Having an expensive toothbrush and the latest line of toothpaste is all well and good, but to get the full benefit, you need to methodically and carefully brush your teeth twice a day. We brush our teeth twice a day because research shows us that the bacteria begin to reproduce and die twelve hours after brushing thus producing decaying gases and acid. So, here is a quick guide on how to brush your teeth.
Before You Get Started
It is always a good idea to ask your dentist or hygienist for their recommendations on brushing techniques and cleaning equipment. They will be able to make suggestions on how to clean hard to reach spots and how to combat any problem areas.
It is also vitally important that you have the right tools for the job, to ensure you get the best results from your brushing:
- A soft-bristled toothbrush (which should be replaced every three to four months) – some people prefer manual, while others like an electric brush. Either way, the head needs to have a good range of motion and should be replaced once it starts to fray.

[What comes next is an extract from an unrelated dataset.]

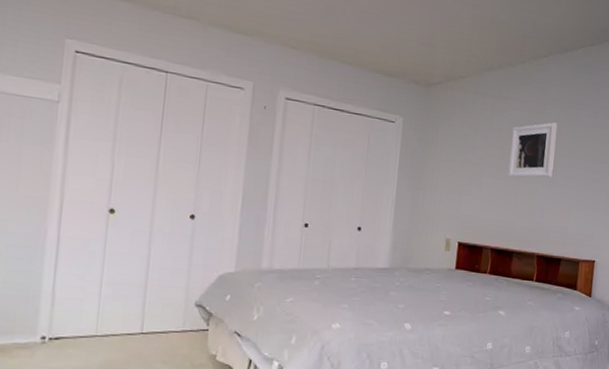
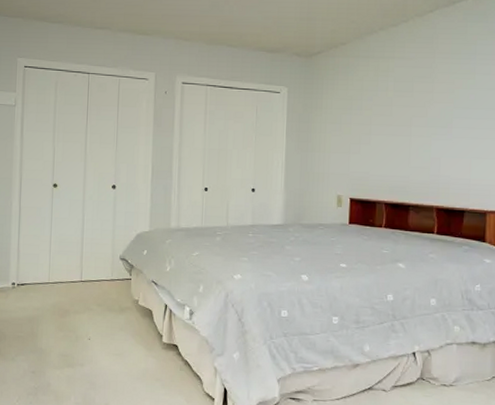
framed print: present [508,122,558,178] -> none [398,75,450,133]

- Fluoride Toothpaste – the kind you will need will depend on the overall health of your teeth. Experience with our hygienists has shown us that the more glamourous the paste, ie. tartar control, whitening, sensitive, scope, etc., can have a lot of flavoring agents that “burn” the cheek tissues and cause tissue sluffing. So, be aware of this possibility and discontinue if the tissues burn or teeth get sensitive while using any product. There are a lot of options on the market, so check for recommendations from your dentist or the ADA (American Dental Association).
- Dental Floss or tape – the kind you need will depend on the spaces between your teeth, Here is a simple guideline to follow: Tight teeth usually do better with a Waxed floss, but the most efficient floss on the market is an Unwaxed floss and the least effective floss is Satin. While there are not many studies to prove this fact, our Cody Periodontists have confirmed this fact based on experience. So, if you LOVE your Satin floss…be efficient with it!

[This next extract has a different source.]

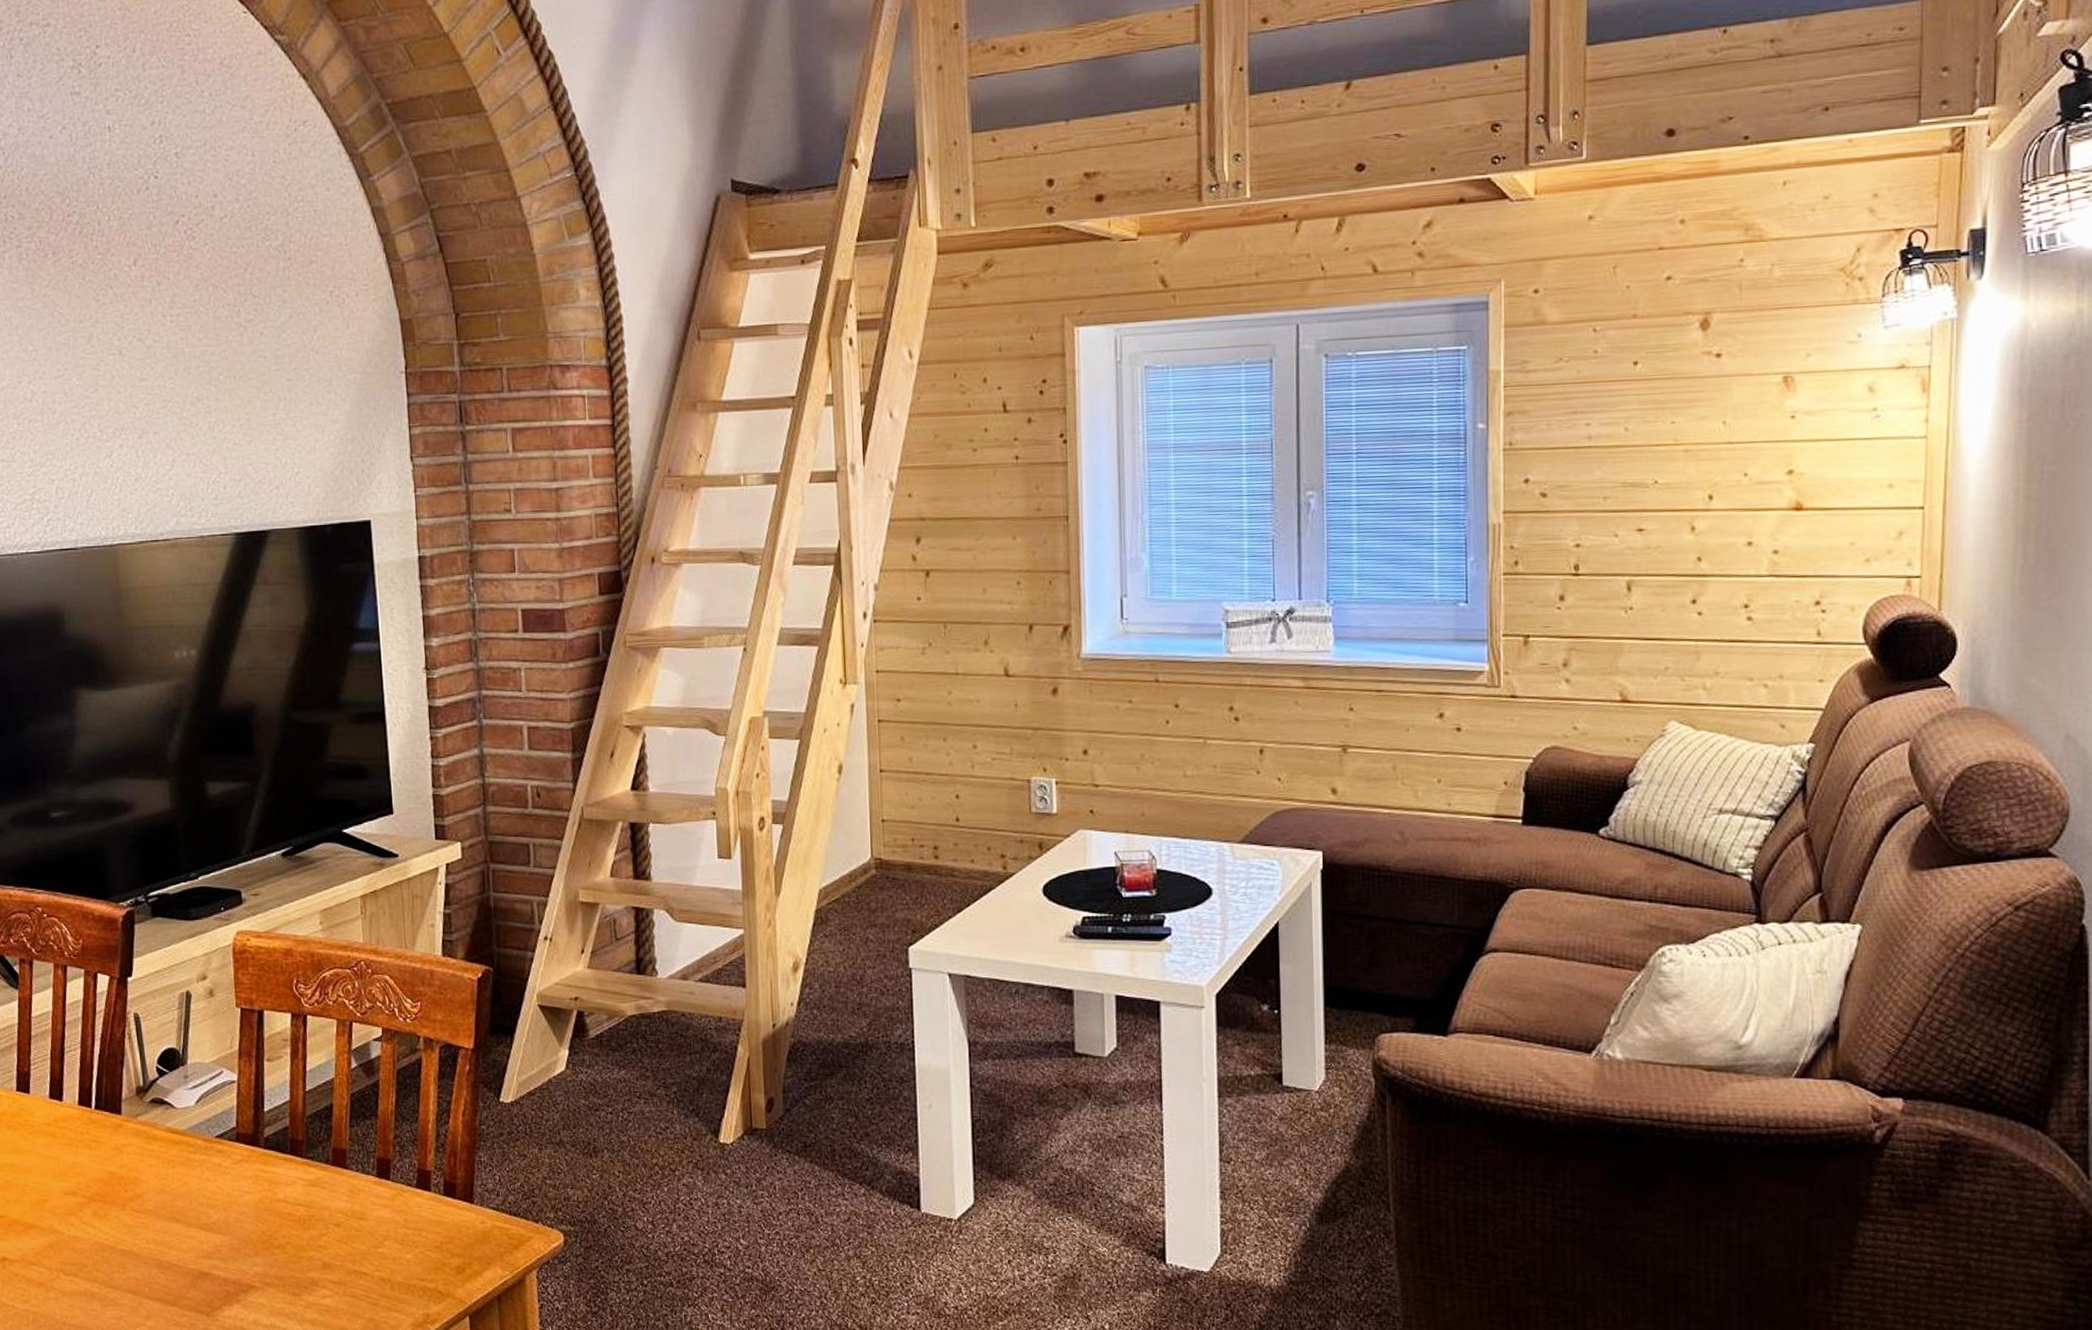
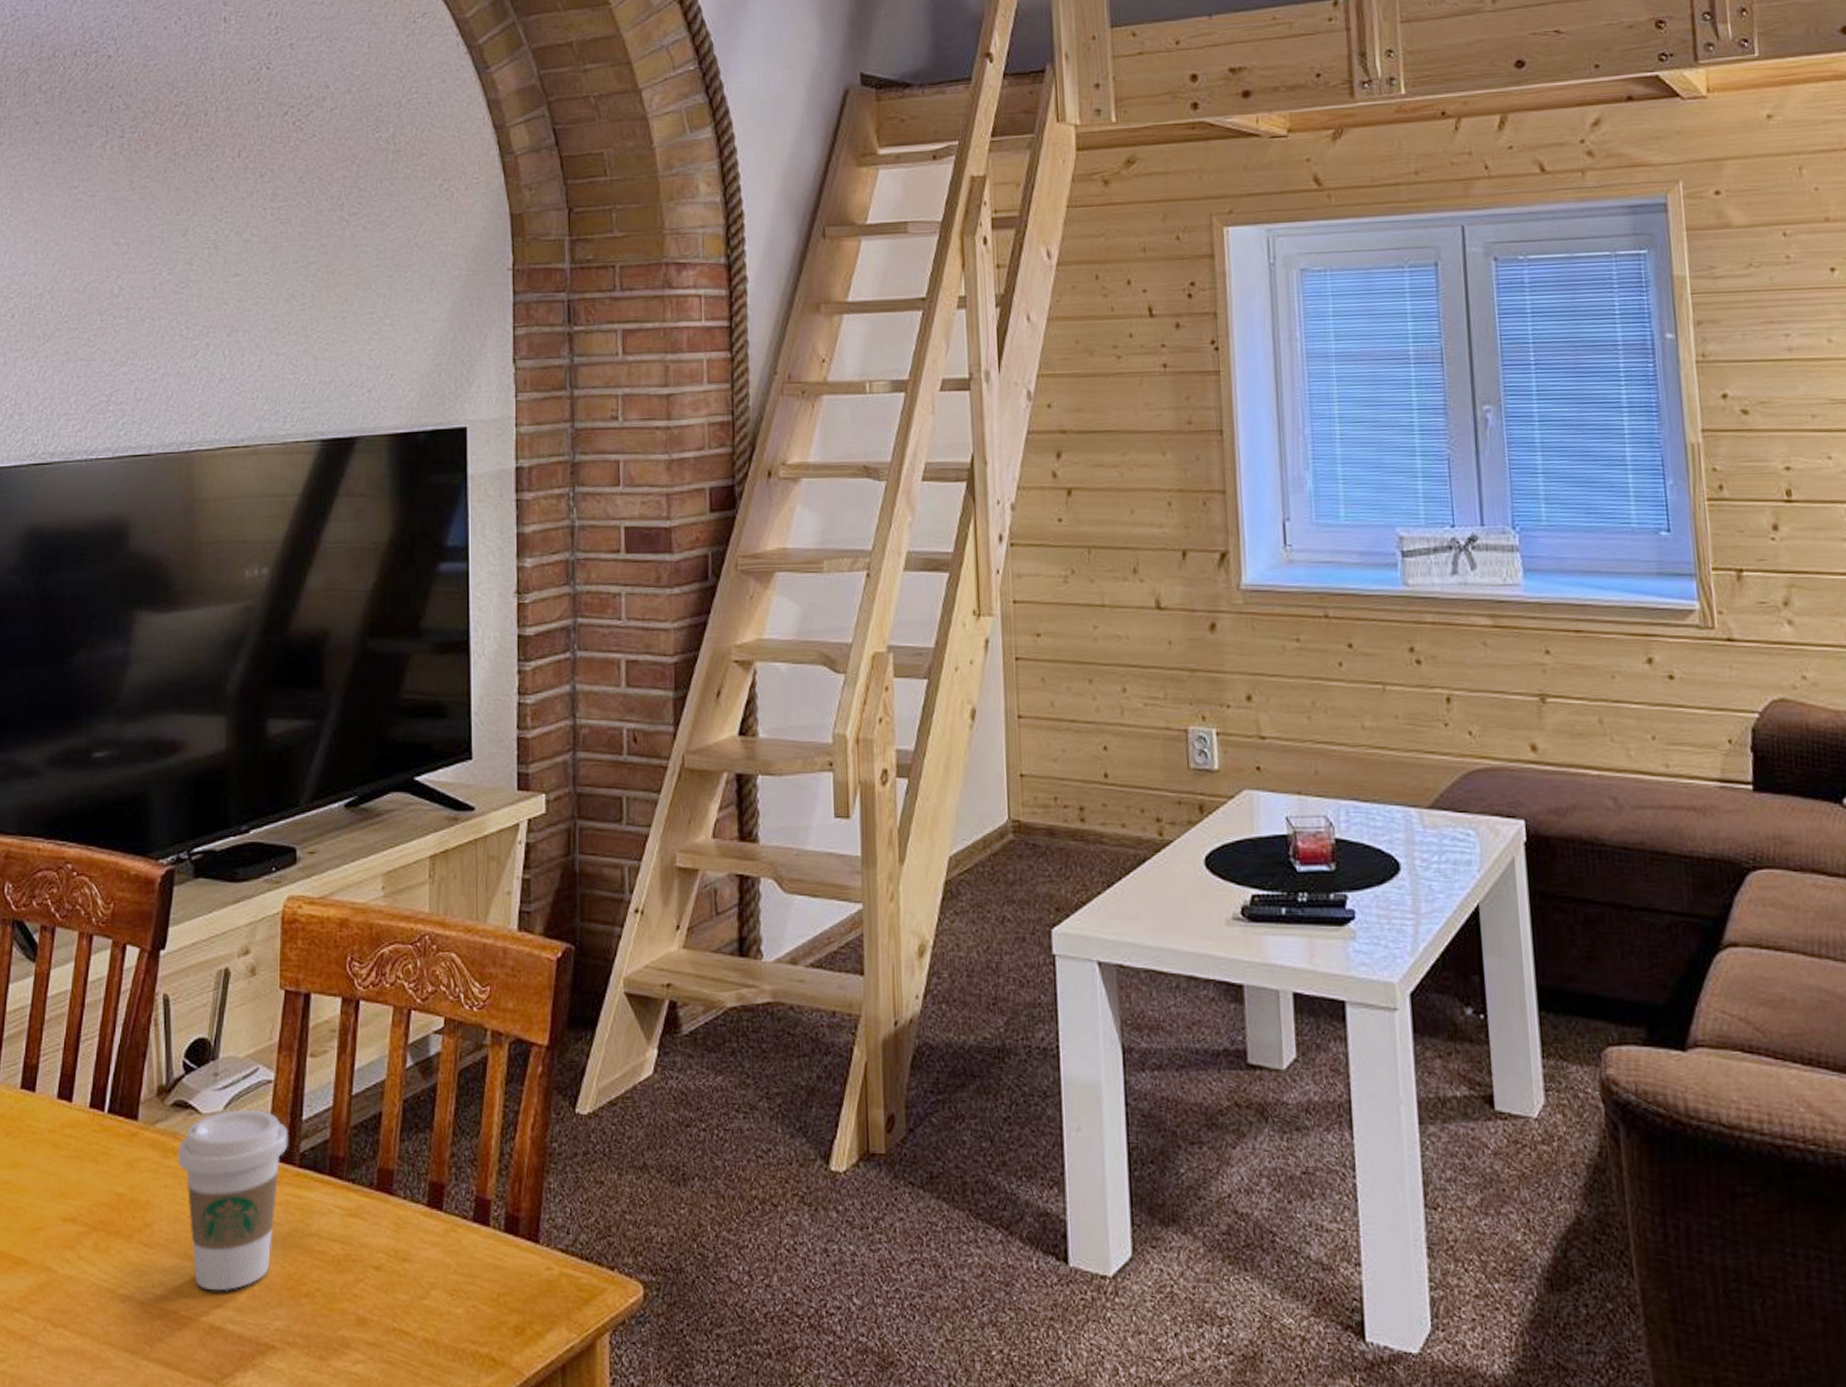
coffee cup: none [158,1104,254,1245] -> present [177,1110,288,1291]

- Waterpiks are valuable around implants and is the recommended therapy for those areas. It is also very good at removing food debris throughout the mouth…BUT IT DOES NOT REMOVE PLAQUE. It must be used as a complementary tool to the toothbrush and floss.
- Toothpicks and Proxybrushes are excellent at removing plaque between teeth, especially when the recession of the gum tissue is present.
Ready to Go
Everybody has different preferences about the type of brush and toothpaste they use, but the truth is that the quality of the brushing is more important. The golden rule when it comes to teeth brushing is two times a day for two minutes.
Start your two-minute ritual by setting a timer, and then you get to work on doing a thorough job. Remember the goal is to brush the gumlines effectively. Not on top of the tissues, but at the margin
The first step is to hold the toothbrush at a 45-degree angle toward the gum line, and then start moving the brush back and forth gently, with small circular strokes. Don’t brush too hard because this will irritate the gums.
Many people brush in straight lines, which is incorrect. You should brush circularly, making sure that you go over the front, back and top surfaces of the teeth. Spend an equal amount of time on each part of the mouth, and don’t forget the back molars and the areas in-between the teeth.
The gaps between the teeth are breeding grounds for bacteria, so make sure you floss, as a brush might not clear all the food debris and other buildups that accumulate during the day.
Is There Anything Else I Should Do?
A healthy and well-balanced diet is always beneficial for your teeth. Avoid a diet high in sugars and carbohydrates, as these foods encourage the growth of bacteria in the mouth, a major cause of tooth decay.
You should also visit your favorite Cody dentist twice a year for a checkup and a scale and polish. Following all these steps should keep your smile looking good and keep tooth decay at bay.